Changing Conference Process (internal background paper)

As you know, over the past few years there have been a number of significant changes affecting ALA conferences -- some affecting Midwinter, some Annual and some both.  We have reached a point where the basic processes which enable us to pull together a large, very complex event need to be fundamentally revisited.  The attached document was developed as a background document for internal use -- with executive directors of ALA divisions, with directors of ALA offices, with liaisons to ALA round tables and other groups. 

After discussion with Steve Matthews, chair of the ALA Conference Committee, I am sharing this with you.  (1) We believe it will provide necessary background for discussion when we meet in Anaheim.  (2) We need your creative thinking on these issues as we plan for future conferences.

#### [Information]

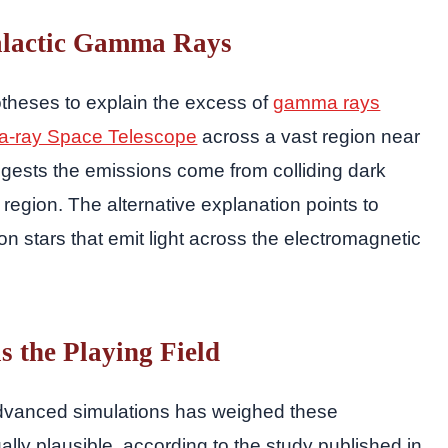
alactic Gamma Rays
theses to explain the excess of
gamma rays
-ray Space Telescope
across a vast region near
gests the emissions come from colliding dark
 region. The alternative explanation points to
on stars that emit light across the electromagnetic
 the Playing Field
dvanced simulations has weighed these
y plausible, according to the study published in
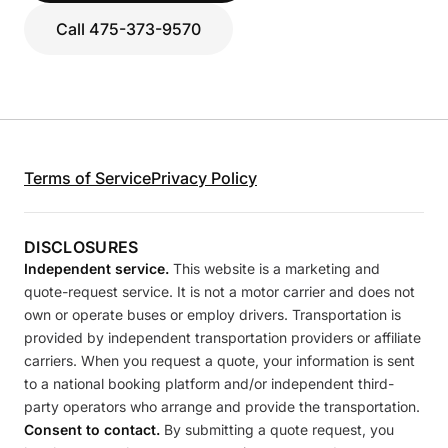
Call 475-373-9570
Terms of Service
Privacy Policy
DISCLOSURES
Independent service.
This website is a marketing and
quote-request service. It is not a motor carrier and does not
own or operate buses or employ drivers. Transportation is
provided by independent transportation providers or affiliate
carriers. When you request a quote, your information is sent
to a national booking platform and/or independent third-
party operators who arrange and provide the transportation.
Consent to contact.
By submitting a quote request, you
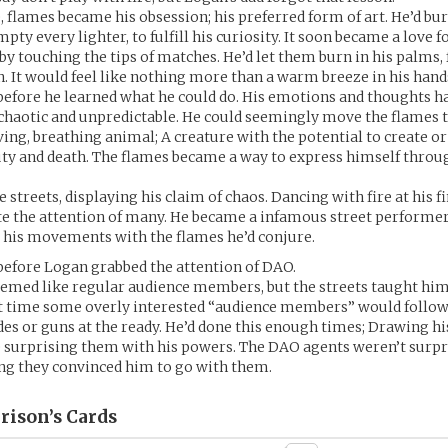
, flames became his obsession; his preferred form of art. He’d b
pty every lighter, to fulfill his curiosity. It soon became a love fo
by touching the tips of matches. He’d let them burn in his palms, 
in. It would feel like nothing more than a warm breeze in his hand
 before he learned what he could do. His emotions and thoughts 
 chaotic and unpredictable. He could seemingly move the flames to
iving, breathing animal; A creature with the potential to create or
ty and death. The flames became a way to express himself throug
e streets, displaying his claim of chaos. Dancing with fire at his f
e the attention of many. He became a infamous street performer
 his movements with the flames he’d conjure.
 before Logan grabbed the attention of DAO.
seemed like regular audience members, but the streets taught him 
st time some overly interested “audience members” would follow
des or guns at the ready. He’d done this enough times; Drawing hi
e surprising them with his powers. The DAO agents weren’t surpr
ing they convinced him to go with them.
rison’s
Cards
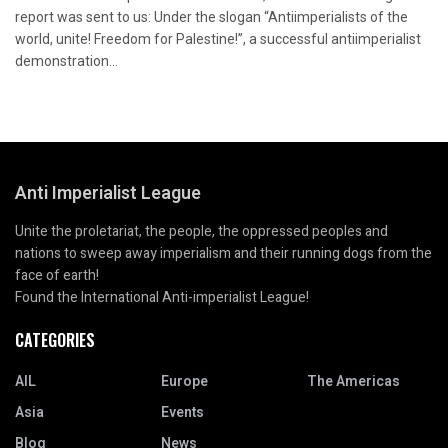
report was sent to us: Under the slogan “Antiimperialists of the
world, unite! Freedom for Palestine!”, a successful antiimperialist
demonstration...
Anti Imperialist League
Unite the proletariat, the people, the oppressed peoples and
nations to sweep away imperialism and their running dogs from the
face of earth!
Found the International Anti-imperialist League!
CATEGORIES
AIL
Europe
The Americas
Asia
Events
Blog
News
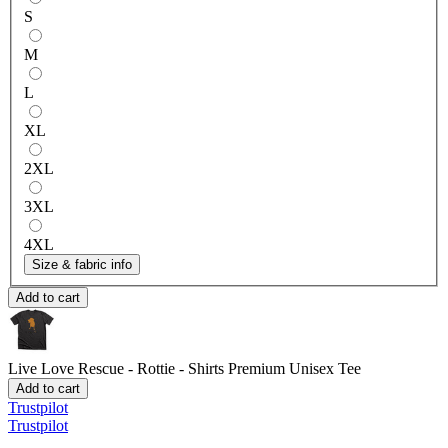
S
M
L
XL
2XL
3XL
4XL
Size & fabric info
Add to cart
Live Love Rescue - Rottie - Shirts
Premium Unisex Tee
Add to cart
Trustpilot
Trustpilot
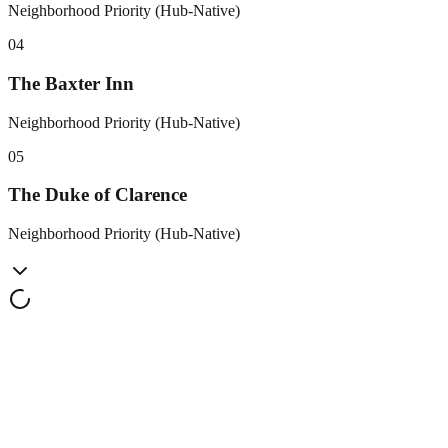
Neighborhood Priority (Hub-Native)
0
4
The Baxter Inn
Neighborhood Priority (Hub-Native)
0
5
The Duke of Clarence
Neighborhood Priority (Hub-Native)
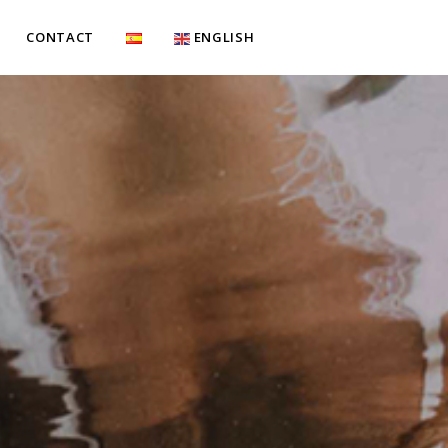
CONTACT
ENGLISH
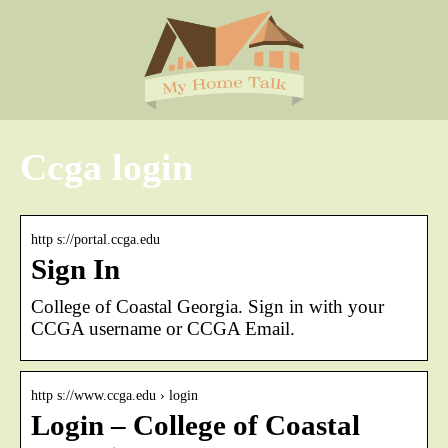
Ccga login
http s://portal.ccga.edu
Sign In
College of Coastal Georgia. Sign in with your
CCGA username or CCGA Email.
http s://www.ccga.edu › login
Login – College of Coastal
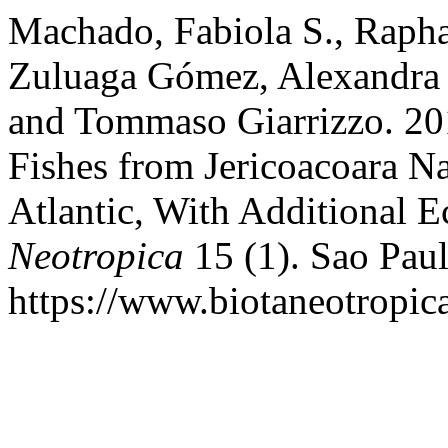
Machado, Fabiola S., Rapha
Zuluaga Gómez, Alexandra F
and Tommaso Giarrizzo. 201
Fishes from Jericoacoara N
Atlantic, With Additional E
Neotropica
15 (1). Sao Paul
https://www.biotaneotropica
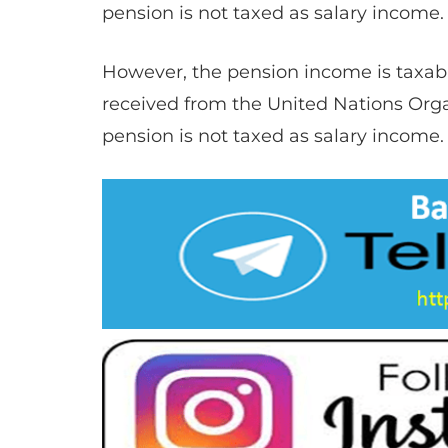
pension is not taxed as salary income. 
However, the ​​pension income is taxab
received from the United Nations Organi
pension is not taxed as salary income. 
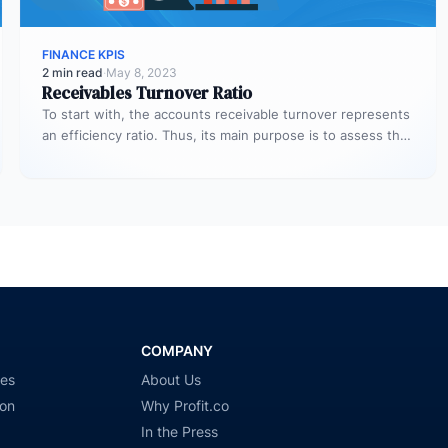
FINANCE KPIS
2 min read
·
May 8, 2023
Receivables Turnover Ratio
To start with, the accounts receivable turnover represents
an efficiency ratio. Thus, its main purpose is to assess the
number…
COMPANY
ies
About Us
ion
Why Profit.co
In the Press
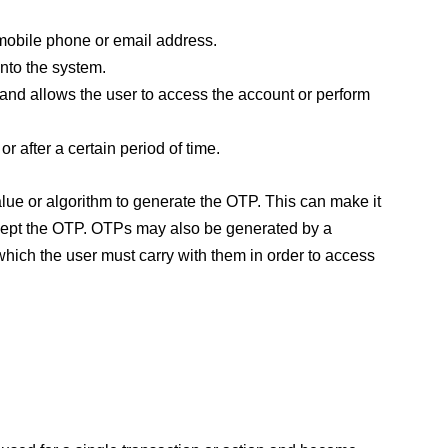
mobile phone or email address.
into the system.
 and allows the user to access the account or perform
r after a certain period of time.
e or algorithm to generate the OTP. This can make it
ntercept the OTP. OTPs may also be generated by a
which the user must carry with them in order to access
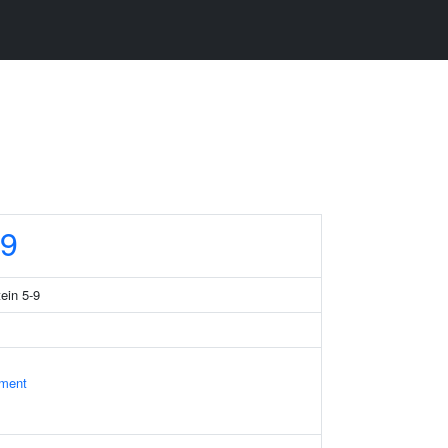
9
tein 5-9
ament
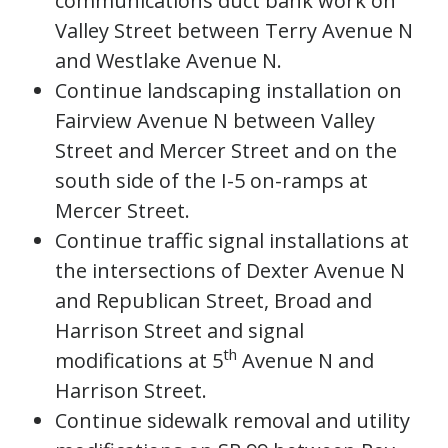
communications duct bank work on
Valley Street between Terry Avenue N
and Westlake Avenue N.
Continue landscaping installation on
Fairview Avenue N between Valley
Street and Mercer Street and on the
south side of the I-5 on-ramps at
Mercer Street.
Continue traffic signal installations at
the intersections of Dexter Avenue N
and Republican Street, Broad and
Harrison Street and signal
th
modifications at 5
Avenue N and
Harrison Street.
Continue sidewalk removal and utility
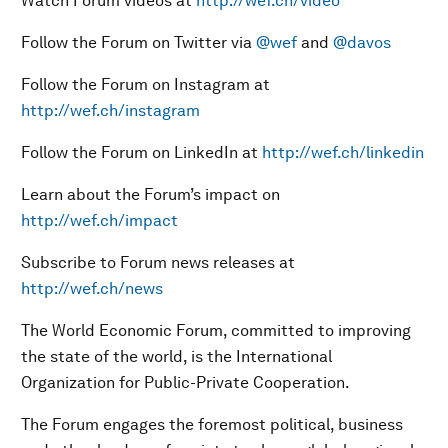
Watch Forum videos at
http://wef.ch/video
Follow the Forum on Twitter via
@wef
and
@davos
Follow the Forum on Instagram at
http://wef.ch/instagram
Follow the Forum on LinkedIn at
http://wef.ch/linkedin
Learn about the Forum’s impact on
http://wef.ch/impact
Subscribe to Forum news releases at
http://wef.ch/news
The World Economic Forum, committed to improving
the state of the world, is the International
Organization for Public-Private Cooperation.
The Forum engages the foremost political, business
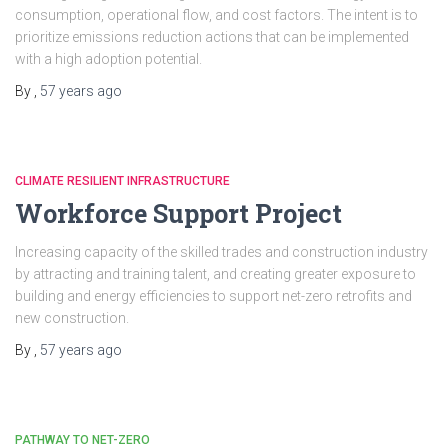
consumption, operational flow, and cost factors. The intent is to
prioritize emissions reduction actions that can be implemented
with a high adoption potential.
By
,
57 years
ago
CLIMATE RESILIENT INFRASTRUCTURE
Workforce Support Project
Increasing capacity of the skilled trades and construction industry
by attracting and training talent, and creating greater exposure to
building and energy efficiencies to support net-zero retrofits and
new construction.
By
,
57 years
ago
PATHWAY TO NET-ZERO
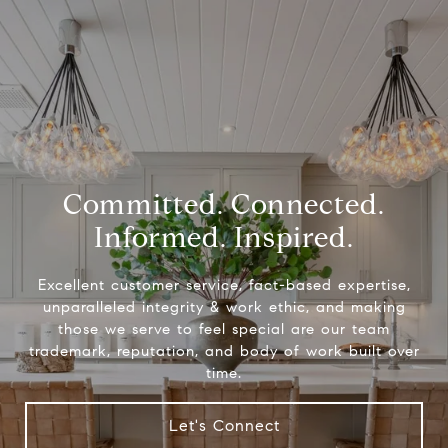
Committed. Connected.
Informed. Inspired.
Excellent customer service, fact-based expertise,
unparalleled integrity & work ethic, and making
those we serve to feel special are our team
trademark, reputation, and body of work built over
time.
Let's Connect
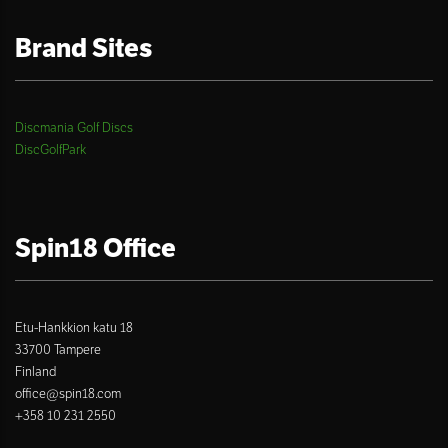
Brand Sites
Discmania Golf Discs
DiscGolfPark
Spin18 Office
Etu-Hankkion katu 18
33700 Tampere
Finland
office@spin18.com
+358 10 231 2550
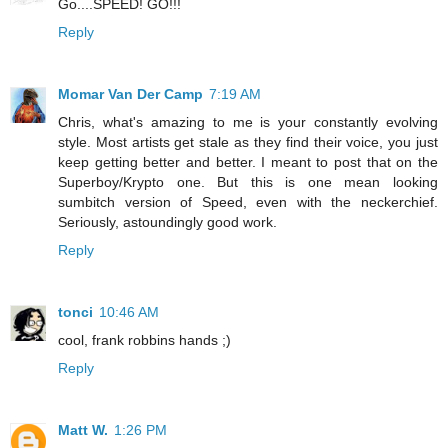
Go....SPEED! GO!!!
Reply
Momar Van Der Camp
7:19 AM
Chris, what's amazing to me is your constantly evolving
style. Most artists get stale as they find their voice, you just
keep getting better and better. I meant to post that on the
Superboy/Krypto one. But this is one mean looking
sumbitch version of Speed, even with the neckerchief.
Seriously, astoundingly good work.
Reply
tonci
10:46 AM
cool, frank robbins hands ;)
Reply
Matt W.
1:26 PM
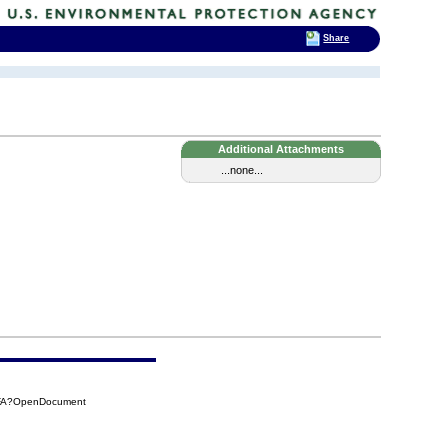
Share
Additional Attachments
...none...
7FA?OpenDocument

#### [Exercise requirements]
**a)** In the paper on changing ALA conference processes, who is named as chair of the ALA Conference Committee?
**b)** Carry on the paper about changing ALA conference processes, picking up right after its final sentence.

#### [Expected results]
**a)** Steve Matthews

**b)**
Internally, we are in the middle of the meetings noted above; it is likely that I will have at least one additional document for you prior to Annual 2012.  We are also beginning the process of defining requirements for a new conference technology package, e.g. proposal/abstract process, meeting management, reports. The attached document relates primarily, though not exclusively, to Annual, and primarily to programs and related discussion/interest group sessions.

We will be discussing some of these changes, and others, when we meet in June.  Chair Steve Matthews is working on the agenda, which you should receive in the next week or so.

Thanks.  See you soon.

Changing Conference Processes.docx26.5 KB
Robert Banks's picture


Thank you for sharing this document.  I'm still processing the information but I feel that I have a much better insight into the issues before the association in getting this "right" for our members. 

A couple comments:

I strongly support the concept of pulling meetings to the conference site or core.  I know some cities will make this difficult, but I've heard repeatedly that if you "have to/want to" attend a meeting/program at a distant hotel, unless you are willing to cab it back to the conference site, you have committed to spending a good chunk of the day at only that event.  With overlapping schedules travel time, etc. it was just impossible to get much else done.  This should be a big help.

I don't have any particular insight into the other topics, but like the direction it is headed.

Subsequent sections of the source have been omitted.